October 2023 Reading

 Quando tornerò- Marco Balzano  (2021) 
Story of Daniela, a Romanian mother, who leaves her family to work in Italy.  Her family is an unemployed husband and two adolescent children- Angelica and Manuel. Her husband then finds work as a long haul trucker to various countries and essentially leaves the kids in the care of the grandparents. The book is divided into sections. The first is written from the son’s point of view, until he has an accident and is unconscious. The second is written from the mom’s point of view, describing her leaving Romania and finding work in Italy, and then her return and waiting by her son’s bed where she recounts much of her story while he is in a coma. The third part is after the son wakes up and is told by the daughter. 

The story deals with the difficulties of leaving a family with the goal of finding work to support the family. It touches on the struggles of the one who leaves as well as those left behind. 

Italy in the Central Middle Ages: 1000-1300 – Oxford History 
As with the earlier book in this series, this is a collection of longer essays, each covering the time period of the book, but focused on particular areas: Cities and communes, Law and Monarchy in the South, Papal Italy, the Rise of the Signori, Trade and Navigation, Material Life, Rural Italy, the Family, Language and Culture, the Italian other: Greeks, Muslims, and Jews, and Sardinia and Italy. 

Pachinko- Min Jin Lee  (2017)
“People are rotten everywhere you go. You want to see a very bad man? Make an ordinary man successful beyond his imagination. Let’s see how good he is when he can do whatever he wants.” 

This is a really compelling story of a Korean/Japanese family. Starting in 1910 to 1989, it narrates how a working class Korean family ends up immigrating to Japan in the colonial period, and the difficulties of being the foreigner in a new land, and the struggles of integration into the new culture. How much does the immigrant Korean family hold on to its old culture and how much does it attempt to become Japanese? How much does the process happen automatically? How do the people around the immigrants treat them and react to them? These are questions that run under the surface of the personal stories that are compelling in themselves. The stories cover 4 generations. 

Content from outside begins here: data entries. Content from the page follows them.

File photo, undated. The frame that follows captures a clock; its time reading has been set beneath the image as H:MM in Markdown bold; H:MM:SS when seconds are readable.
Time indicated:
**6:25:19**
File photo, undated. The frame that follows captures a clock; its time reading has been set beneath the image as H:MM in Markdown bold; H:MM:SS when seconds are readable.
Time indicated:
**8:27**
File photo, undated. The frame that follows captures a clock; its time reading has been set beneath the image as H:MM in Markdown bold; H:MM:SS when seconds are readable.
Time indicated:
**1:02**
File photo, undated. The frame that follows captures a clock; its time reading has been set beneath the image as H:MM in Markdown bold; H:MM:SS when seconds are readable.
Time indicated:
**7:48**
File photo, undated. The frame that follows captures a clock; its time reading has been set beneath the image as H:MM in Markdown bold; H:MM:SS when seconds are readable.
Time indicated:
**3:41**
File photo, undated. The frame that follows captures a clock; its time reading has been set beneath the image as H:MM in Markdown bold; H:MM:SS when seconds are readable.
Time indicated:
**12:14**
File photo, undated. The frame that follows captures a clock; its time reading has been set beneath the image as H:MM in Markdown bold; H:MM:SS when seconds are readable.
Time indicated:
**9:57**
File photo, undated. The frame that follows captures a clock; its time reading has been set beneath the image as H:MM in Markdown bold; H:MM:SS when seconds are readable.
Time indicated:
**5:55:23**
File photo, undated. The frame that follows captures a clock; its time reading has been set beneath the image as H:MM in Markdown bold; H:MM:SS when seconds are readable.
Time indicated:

Italy in the Age of the Renaissance: 1300-1550- Oxford History 
11 essays covering the state of the Italian peninsula from the years 1300 – 1550. Italy passed from the city-state republican era to city-states led by Signorie.  

Rebecca- Daphne du Maurier  (1938) 
I started reading this story and thought… this seems familiar… only to remember that I had seen the movie version with Armie Hammer and Lily James. I didn’t remember a ton of the movie, but as the plot was unfolding it started coming back to me. It’s a kind of psychological thriller on the face of it, but as I understand it, there was also an autobiographical undercurrent too as the author was wrestling with different aspects of her own personality. Good story though and I read it in 3 days. 

Early Modern Italy: 1550-1796- Oxford History 
This is the fourth in the seven-book series covering Italian history after the fall of the western Roman empire. The fifth covers 1796-1900, and the sixth covers 1900-1945, and the last covers from 1945 to 2000. I’ll read those at some point, but this will be the last of the series I read before heading to Rome at the end of November. 

This one covers the time from the Spanish invasion of Italy until Napoleon entered Italy. 

The book is 12 different essays written by various authors covering the institutional framework, the material life, ideologies and practices, and the challenge of the old regime. 

Risorgimento- Lucy Riall  (2009) 
This is a book covering not only the historical events that led to the unification of Italy, but how those events were viewed by Italian historians.